#### [Action item]
Below is some data; print it all back exactly.
BEGIN Data to process
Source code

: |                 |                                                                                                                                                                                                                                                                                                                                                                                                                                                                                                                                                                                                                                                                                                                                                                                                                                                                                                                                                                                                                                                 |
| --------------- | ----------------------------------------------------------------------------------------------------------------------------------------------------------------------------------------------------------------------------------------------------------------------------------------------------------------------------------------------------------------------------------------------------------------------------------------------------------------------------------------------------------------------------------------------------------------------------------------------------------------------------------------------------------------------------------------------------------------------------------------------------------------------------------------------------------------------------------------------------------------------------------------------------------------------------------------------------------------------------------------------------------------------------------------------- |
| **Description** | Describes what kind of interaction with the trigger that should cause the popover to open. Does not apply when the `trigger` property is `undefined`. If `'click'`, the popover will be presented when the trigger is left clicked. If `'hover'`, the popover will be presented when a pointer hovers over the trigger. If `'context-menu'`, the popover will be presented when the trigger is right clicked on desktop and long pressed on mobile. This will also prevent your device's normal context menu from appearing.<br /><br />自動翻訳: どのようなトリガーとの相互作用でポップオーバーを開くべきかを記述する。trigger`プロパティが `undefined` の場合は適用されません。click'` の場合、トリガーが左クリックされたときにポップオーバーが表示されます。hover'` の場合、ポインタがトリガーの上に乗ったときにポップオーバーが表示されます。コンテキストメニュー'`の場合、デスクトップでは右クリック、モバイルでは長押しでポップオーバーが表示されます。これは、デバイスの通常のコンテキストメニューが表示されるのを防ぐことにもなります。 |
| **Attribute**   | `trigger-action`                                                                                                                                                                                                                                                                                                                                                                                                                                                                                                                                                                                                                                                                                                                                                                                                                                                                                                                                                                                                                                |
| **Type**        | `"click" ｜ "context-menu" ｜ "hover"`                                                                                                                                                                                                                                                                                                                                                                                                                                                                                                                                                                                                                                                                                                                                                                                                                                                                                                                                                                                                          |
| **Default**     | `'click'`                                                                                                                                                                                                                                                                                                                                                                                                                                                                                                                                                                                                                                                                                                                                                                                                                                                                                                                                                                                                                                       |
END Data to process
#### [Answer to this exercise]
Source code

: |                 |                                                                                                                                                                                                                                                                                                                                                                                                                                                                                                                                                                                                                                                                                                                                                                                                                                                                                                                                                                                                                                                 |
| --------------- | ----------------------------------------------------------------------------------------------------------------------------------------------------------------------------------------------------------------------------------------------------------------------------------------------------------------------------------------------------------------------------------------------------------------------------------------------------------------------------------------------------------------------------------------------------------------------------------------------------------------------------------------------------------------------------------------------------------------------------------------------------------------------------------------------------------------------------------------------------------------------------------------------------------------------------------------------------------------------------------------------------------------------------------------------- |
| **Description** | Describes what kind of interaction with the trigger that should cause the popover to open. Does not apply when the `trigger` property is `undefined`. If `'click'`, the popover will be presented when the trigger is left clicked. If `'hover'`, the popover will be presented when a pointer hovers over the trigger. If `'context-menu'`, the popover will be presented when the trigger is right clicked on desktop and long pressed on mobile. This will also prevent your device's normal context menu from appearing.<br /><br />自動翻訳: どのようなトリガーとの相互作用でポップオーバーを開くべきかを記述する。trigger`プロパティが `undefined` の場合は適用されません。click'` の場合、トリガーが左クリックされたときにポップオーバーが表示されます。hover'` の場合、ポインタがトリガーの上に乗ったときにポップオーバーが表示されます。コンテキストメニュー'`の場合、デスクトップでは右クリック、モバイルでは長押しでポップオーバーが表示されます。これは、デバイスの通常のコンテキストメニューが表示されるのを防ぐことにもなります。 |
| **Attribute**   | `trigger-action`                                                                                                                                                                                                                                                                                                                                                                                                                                                                                                                                                                                                                                                                                                                                                                                                                                                                                                                                                                                                                                |
| **Type**        | `"click" ｜ "context-menu" ｜ "hover"`                                                                                                                                                                                                                                                                                                                                                                                                                                                                                                                                                                                                                                                                                                                                                                                                                                                                                                                                                                                                          |
| **Default**     | `'click'`                                                                                                                                                                                                                                                                                                                                                                                                                                                                                                                                                                                                                                                                                                                                                                                                                                                                                                                                                                                                                                       |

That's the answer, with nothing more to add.